Dans le cas contraire, c'est à dire si le débiteur n'apparaît pas en mesure de redresser l'entreprise, l'article L631-22 du même code dispose qu' « A la demande de l'administrateur, le tribunal peut ordonner la cession totale ou partielle de l'entreprise si le ou les plans proposés apparaissent manifestement insusceptibles de permettre le redressement de l'entreprise ou en l'absence de tels plans. »
Dans les deux cas, le législateur fait preuve de logique en attribuant cette mission à l'administrateur judiciaire puisque le but poursuivi est la « survie » de l'entreprise et la préservation de l'emploi, le cas échéant.
A cet effet, le deuxième alinéa de l'article L626-1 précise que « L'administrateur reste en fonction pour passer tous les actes nécessaires à la réalisation de la cession. »
de même, l'article L631-21-1 dispose à son tour que « Lorsque le tribunal estime que la cession totale ou partielle de l'entreprise est envisageable, il désigne un administrateur, s'il n'en a pas déjà été nommé un, aux fins de procéder à tous les actes nécessaires à la préparation de cette cession et, le cas échéant, à sa réalisation. »
Pour autant, se pose alors la question de l'urgence de la situation confrontée au temps légal de réponse de la collectivité en cas de droit de préemption.
Sur ce point également, le législateur est très clair puisque le cinquième alinéa de l'article L626-1 ci-dessus dispose que « Les droits de préemption institués par le code rural et de la pêche maritime ou le code de l'urbanisme ne peuvent s'exercer sur un bien compris dans une cession d'une ou de plusieurs activités décidée en application du présent article. »

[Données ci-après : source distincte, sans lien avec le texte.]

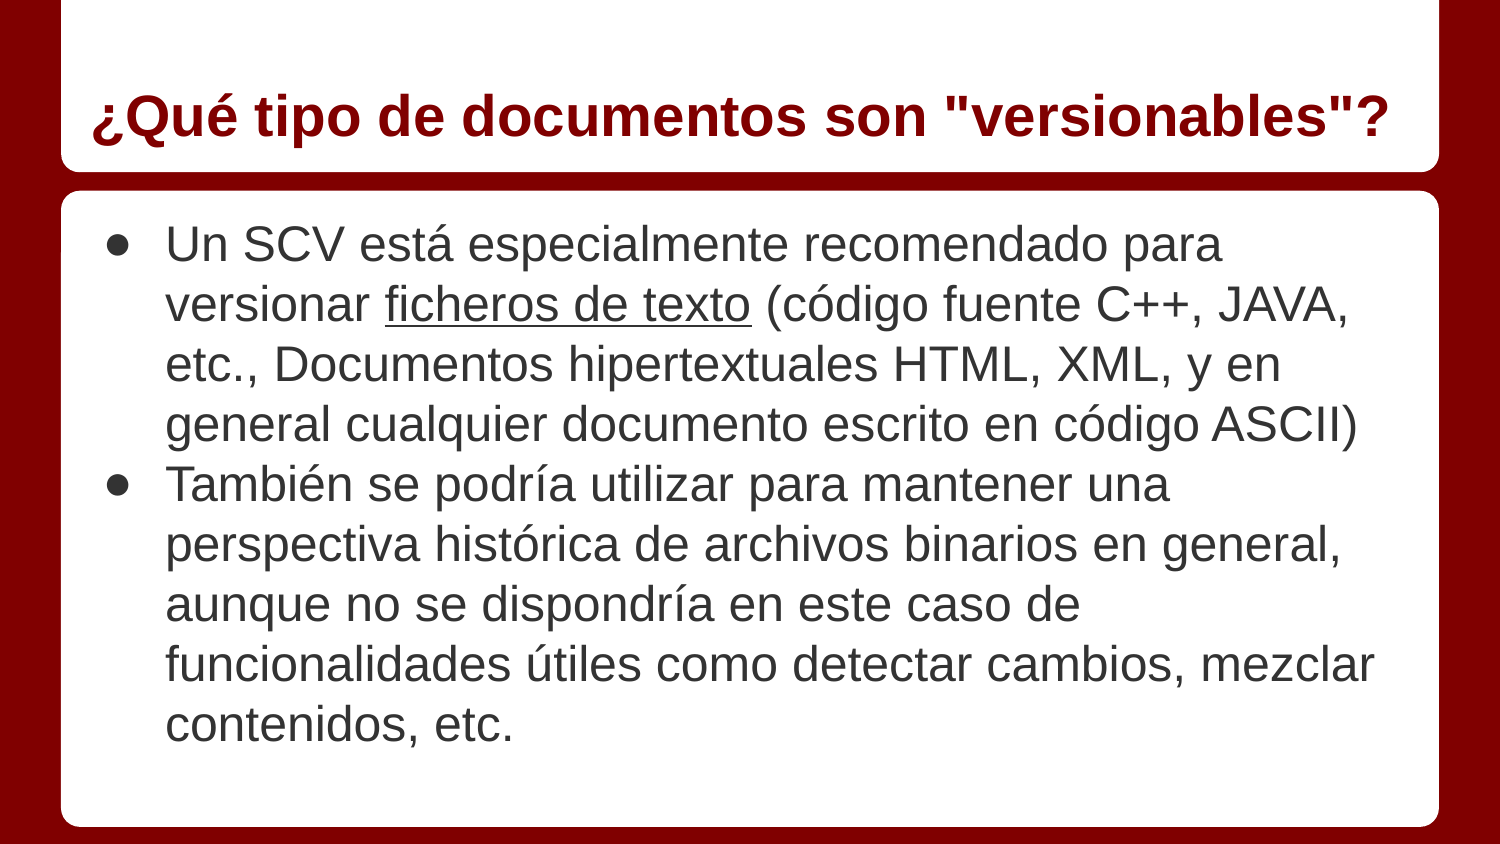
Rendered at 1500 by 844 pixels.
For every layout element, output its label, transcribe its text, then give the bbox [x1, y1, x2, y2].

title ¿Qué tipo de documentos son "versionables"? [75, 22, 1425, 164]
list Un SCV está especialmente recomendado para versionar ficheros de texto (código fuente C++, JAVA, etc., Documentos hipertextuales HTML, XML, y en general cualquier documento escrito en código ASCII) También se podría utilizar para mantener una perspectiva histórica de archivos binarios en general, aunque no se dispondría en este caso de funcionalidades útiles como detectar cambios, mezclar contenidos, etc. [75, 196, 1425, 808]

La collectivité ne peut donc s'opposer à la décision du tribunal de commerce ou du tribunal de grande instance, compétent selon la qualité du débiteur.
En conséquence, la déclaration préalable au moyen du formulaire CERFA 13644*01 n'a pas lieu d'être effectuée.
Se pose alors le cas où la survie de l'entreprise n'est pas possible, c'est à dire la situation de liquidation judiciaire.
B – Le retour au droit commun en cas de liquidation judiciaire
La différence fondamentale avec la situation de redressement judiciaire est que, dans ce cas, l'entreprise cesse son activité.
Donc, le temps de la vie économique ne s'oppose plus au temps légal de réponse de l'administration.
En conséquence, l’article R 214-8 dispose que la déclaration préalable auprès de la collectivité, au moyen du formulaire CERFA 13644*01 émane alors du liquidateur.
En retour et logiquement, en cas d’acquisition par celle-ci, ce dernier en informe alors l’acquéreur évincé.